**Task item:** Your answer should be the lines below from the one holding "- side table [615,435,718,590]" through the one holding "- mug [759,752,806,799]", copied exactly and with nothing else.

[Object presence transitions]
--
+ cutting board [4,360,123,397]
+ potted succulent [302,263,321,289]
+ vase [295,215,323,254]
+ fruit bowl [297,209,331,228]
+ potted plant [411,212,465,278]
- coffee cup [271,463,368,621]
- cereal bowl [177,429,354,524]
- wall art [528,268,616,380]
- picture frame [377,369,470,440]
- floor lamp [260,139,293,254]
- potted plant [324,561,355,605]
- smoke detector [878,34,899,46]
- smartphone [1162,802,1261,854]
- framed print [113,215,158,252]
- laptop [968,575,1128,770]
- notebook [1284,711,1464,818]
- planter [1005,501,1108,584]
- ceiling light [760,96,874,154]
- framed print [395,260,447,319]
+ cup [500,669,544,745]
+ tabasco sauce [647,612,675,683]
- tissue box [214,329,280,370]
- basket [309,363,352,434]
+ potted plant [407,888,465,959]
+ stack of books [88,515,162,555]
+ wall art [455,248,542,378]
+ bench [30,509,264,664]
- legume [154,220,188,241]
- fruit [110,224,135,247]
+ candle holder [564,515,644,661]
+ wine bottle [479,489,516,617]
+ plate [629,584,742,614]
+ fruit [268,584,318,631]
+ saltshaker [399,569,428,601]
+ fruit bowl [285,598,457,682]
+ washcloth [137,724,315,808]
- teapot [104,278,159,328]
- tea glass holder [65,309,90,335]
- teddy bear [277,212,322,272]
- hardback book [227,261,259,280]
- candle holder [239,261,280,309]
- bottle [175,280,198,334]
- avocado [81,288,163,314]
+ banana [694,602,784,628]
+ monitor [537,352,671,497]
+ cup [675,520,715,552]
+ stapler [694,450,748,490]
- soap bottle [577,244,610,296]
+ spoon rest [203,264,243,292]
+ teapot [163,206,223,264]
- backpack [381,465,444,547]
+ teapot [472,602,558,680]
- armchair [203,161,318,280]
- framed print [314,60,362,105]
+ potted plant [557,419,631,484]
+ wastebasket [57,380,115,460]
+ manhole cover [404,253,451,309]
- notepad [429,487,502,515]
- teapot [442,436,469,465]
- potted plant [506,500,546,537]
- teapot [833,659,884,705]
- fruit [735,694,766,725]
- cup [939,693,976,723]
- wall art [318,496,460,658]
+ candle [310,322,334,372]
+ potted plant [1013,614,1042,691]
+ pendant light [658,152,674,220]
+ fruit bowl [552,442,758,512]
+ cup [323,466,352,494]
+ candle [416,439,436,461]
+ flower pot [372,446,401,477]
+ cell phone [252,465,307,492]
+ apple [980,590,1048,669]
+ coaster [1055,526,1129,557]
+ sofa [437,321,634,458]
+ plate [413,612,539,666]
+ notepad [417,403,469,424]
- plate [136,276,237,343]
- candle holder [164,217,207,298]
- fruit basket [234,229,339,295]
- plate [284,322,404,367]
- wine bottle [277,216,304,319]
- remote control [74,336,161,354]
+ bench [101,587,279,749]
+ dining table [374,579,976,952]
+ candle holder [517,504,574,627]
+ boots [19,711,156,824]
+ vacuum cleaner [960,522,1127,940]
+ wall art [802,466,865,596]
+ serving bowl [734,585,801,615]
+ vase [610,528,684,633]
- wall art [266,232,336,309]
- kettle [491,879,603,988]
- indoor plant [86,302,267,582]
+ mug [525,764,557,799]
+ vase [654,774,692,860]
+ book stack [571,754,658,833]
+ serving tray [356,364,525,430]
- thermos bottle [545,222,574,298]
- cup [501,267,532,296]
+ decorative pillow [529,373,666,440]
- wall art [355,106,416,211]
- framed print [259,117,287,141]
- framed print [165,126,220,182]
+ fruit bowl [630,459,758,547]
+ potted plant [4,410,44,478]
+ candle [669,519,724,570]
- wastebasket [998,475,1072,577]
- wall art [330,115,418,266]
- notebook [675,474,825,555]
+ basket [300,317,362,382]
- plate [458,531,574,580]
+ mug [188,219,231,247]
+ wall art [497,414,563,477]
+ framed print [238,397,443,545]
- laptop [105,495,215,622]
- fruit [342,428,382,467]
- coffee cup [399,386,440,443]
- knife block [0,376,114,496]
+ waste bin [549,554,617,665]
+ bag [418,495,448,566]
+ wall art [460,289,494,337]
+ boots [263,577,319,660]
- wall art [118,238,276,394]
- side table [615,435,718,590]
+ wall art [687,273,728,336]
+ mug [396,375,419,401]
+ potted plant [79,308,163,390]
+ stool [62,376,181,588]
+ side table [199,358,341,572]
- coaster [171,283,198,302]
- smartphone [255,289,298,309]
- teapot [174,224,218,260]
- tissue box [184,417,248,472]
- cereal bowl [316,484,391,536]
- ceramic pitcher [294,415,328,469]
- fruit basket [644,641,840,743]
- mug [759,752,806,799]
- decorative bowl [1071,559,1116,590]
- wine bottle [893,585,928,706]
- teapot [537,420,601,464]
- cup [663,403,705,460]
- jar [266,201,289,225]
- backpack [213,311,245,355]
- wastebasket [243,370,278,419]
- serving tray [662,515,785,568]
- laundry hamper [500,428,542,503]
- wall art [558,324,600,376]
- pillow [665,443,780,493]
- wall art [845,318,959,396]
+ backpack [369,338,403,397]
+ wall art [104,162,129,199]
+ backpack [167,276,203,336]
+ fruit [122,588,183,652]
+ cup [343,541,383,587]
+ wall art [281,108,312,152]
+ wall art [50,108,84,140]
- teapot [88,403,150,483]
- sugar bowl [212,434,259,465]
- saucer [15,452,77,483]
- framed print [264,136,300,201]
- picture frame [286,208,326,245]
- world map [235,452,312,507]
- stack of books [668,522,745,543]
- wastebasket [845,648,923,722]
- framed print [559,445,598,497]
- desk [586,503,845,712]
--
**Response:**
- side table [615,435,718,590]
+ wall art [687,273,728,336]
+ mug [396,375,419,401]
+ potted plant [79,308,163,390]
+ stool [62,376,181,588]
+ side table [199,358,341,572]
- coaster [171,283,198,302]
- smartphone [255,289,298,309]
- teapot [174,224,218,260]
- tissue box [184,417,248,472]
- cereal bowl [316,484,391,536]
- ceramic pitcher [294,415,328,469]
- fruit basket [644,641,840,743]
- mug [759,752,806,799]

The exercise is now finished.